PGA Tour Announces Layoffs Ahead of Its $90 Million FedExCup Money-Grab

PGA Tour Commissioner Jay Monahan
PGA Tour Commissioner Jay Monahan speaks at an announcement for the new WGC-FedEx St. Jude Invitational during an event at Shelby Farms Park on April 12, 2018 in Memphis, TN. Photo by Chris Condon/PGA TOUR via Getty Images

Buried during the week of the PGA Championship was the news concerning layoffs at the PGA Tour.

The news item – if I’m not mistaken – was stuffed between a press release announcing Justin Thomas’ $2 million FedExCup bonus, and a story analyzing the PGA Tour’s $12 billion TV deal.

Announcing the layoffs of these now unemployed Americans, Tour Vice President of Communications Joel Schuchmann claimed cutting these jobs would better position the Tour, heading into the 2021 season (which may or may not feature a $15 million purse at the Players in March).

“As a result of the impact of the COVID-19 pandemic, the PGA Tour – much like many other organizations – has had to identify ways to streamline our operations,” Schuchmann said in a press release.

“While it is never easy to say goodbye to valuable members of the Tour family, this week’s targeted job cuts will allow us to most efficiently deal with the current climate and prepare for 2021 and beyond.”

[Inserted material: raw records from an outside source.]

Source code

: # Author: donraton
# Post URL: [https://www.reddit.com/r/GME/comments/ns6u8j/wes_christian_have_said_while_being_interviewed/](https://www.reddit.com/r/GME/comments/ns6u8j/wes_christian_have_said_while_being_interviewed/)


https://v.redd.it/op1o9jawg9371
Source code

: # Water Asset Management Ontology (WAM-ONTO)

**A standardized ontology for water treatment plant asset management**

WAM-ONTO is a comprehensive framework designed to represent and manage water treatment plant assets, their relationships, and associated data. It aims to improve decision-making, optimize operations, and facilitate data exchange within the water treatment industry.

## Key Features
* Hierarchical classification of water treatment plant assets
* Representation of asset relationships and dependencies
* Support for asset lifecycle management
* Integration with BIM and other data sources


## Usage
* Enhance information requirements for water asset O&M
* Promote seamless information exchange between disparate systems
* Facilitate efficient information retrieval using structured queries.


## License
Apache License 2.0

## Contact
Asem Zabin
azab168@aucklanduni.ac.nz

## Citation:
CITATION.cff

Earlier this week, Morning Read’s Alex Miceli reported the number of pink slips delivered to the now former PGA Tour employees totaled approximately 50, or nearly 5% of its estimated workforce of 1,000.

The reason for the cost-cutting move would seem obvious: The lost revenue from ticket sales, and hospitality, among other related cash-flow streams, has damaged the bottom-line.

This may be true, or it could be total spin. We don’t know. What we do know is this: The timing couldn’t be worse for the PGA Tour, at least in terms of brand perception.

First off – crisis or no crisis, even as a strong proponent of capitalism and free markets, the FedExCup has always come off as a gratuitous season-ending money grab – made worse with the recent gimmicking up of its once-prestigious flagship finale – The Tour Championship.

It’s particularly appalling, though, when this ostentatious cash giveaway occurs amid layoffs of former colleagues, in the midst of a pandemic, no less – where the chances of landing a comparable paying job are slim, at best.

For the PGA Tour to cite “efficiency” as the reason for job cuts, while continuing to brag about its soon-to-be $100 million Tour Championship – FedExCup purse is just next-level duplicitous and tone deaf.

For instance, most of that “bonus” money will go to elite players such as the aforementioned Thomas or two-time FedExCup winner Rory McIlroy, who once boasted, “That amount of money ($11 million) doesn’t sort of mean much to me anymore.

“I mean — it will go in the bank and if I want to buy something nice, I will. But it’s not really anything.”

That $11 million (now $15 million) may not “mean much” to Tour stars like McIlroy, but it would sure mean a lot to the now unemployed ex PGA Tour staffers. In fact, it would probably pay the ANNUAL salaries of ALL 50 employees for the next 2-3 years.

The playoffs tee off in Boston this Thursday with the $10 million Northern Trust. The champion will receive a direct deposit of $1,710,000 on Sunday evening. The runner-up will be paid $1,040,250. And so on.

Enjoy the efficiency!

This story will be updated as some portions are in dispute.